Given data —

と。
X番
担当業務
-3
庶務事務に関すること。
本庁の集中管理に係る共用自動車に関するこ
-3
* * *
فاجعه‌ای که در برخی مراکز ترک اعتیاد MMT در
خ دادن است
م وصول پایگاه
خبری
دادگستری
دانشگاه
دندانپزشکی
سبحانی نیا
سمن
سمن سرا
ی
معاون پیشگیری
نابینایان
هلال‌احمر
---
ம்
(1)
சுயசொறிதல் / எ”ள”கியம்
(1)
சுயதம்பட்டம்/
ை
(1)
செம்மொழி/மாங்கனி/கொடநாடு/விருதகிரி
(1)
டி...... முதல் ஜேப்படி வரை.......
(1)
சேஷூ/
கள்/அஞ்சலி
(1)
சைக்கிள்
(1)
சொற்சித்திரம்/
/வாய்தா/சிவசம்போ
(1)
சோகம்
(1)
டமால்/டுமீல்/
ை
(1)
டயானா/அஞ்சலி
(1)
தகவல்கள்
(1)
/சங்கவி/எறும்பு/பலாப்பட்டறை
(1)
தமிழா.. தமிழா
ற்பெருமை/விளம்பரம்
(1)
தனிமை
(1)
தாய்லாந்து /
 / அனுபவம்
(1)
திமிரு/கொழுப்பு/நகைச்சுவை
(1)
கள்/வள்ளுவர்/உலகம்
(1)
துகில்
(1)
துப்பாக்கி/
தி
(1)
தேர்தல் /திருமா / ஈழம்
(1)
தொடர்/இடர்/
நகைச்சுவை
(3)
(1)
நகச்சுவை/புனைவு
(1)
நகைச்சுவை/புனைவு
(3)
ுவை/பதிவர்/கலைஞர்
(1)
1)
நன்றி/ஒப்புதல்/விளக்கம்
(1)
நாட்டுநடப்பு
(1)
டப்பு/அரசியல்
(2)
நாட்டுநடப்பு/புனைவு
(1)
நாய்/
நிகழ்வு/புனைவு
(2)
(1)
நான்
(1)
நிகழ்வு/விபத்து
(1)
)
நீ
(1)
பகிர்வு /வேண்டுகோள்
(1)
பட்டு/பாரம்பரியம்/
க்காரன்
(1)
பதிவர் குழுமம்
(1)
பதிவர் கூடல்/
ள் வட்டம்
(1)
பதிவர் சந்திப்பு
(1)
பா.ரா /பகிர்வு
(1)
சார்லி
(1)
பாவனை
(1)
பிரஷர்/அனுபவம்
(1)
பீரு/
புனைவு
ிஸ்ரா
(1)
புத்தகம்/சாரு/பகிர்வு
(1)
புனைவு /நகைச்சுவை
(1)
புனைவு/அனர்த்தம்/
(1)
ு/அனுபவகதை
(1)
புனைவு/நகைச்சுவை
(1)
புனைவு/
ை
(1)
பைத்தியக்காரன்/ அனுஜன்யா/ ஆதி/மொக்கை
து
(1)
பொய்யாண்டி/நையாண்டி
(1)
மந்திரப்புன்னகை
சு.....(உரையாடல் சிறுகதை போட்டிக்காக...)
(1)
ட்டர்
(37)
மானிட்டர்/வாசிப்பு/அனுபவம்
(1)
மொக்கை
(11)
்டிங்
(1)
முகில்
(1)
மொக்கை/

Task description — Please pull out every line of the listing above that contains the string "برخی". Case counts when matching.

Response to the task —
فاجعه‌ای که در برخی مراکز ترک اعتیاد MMT در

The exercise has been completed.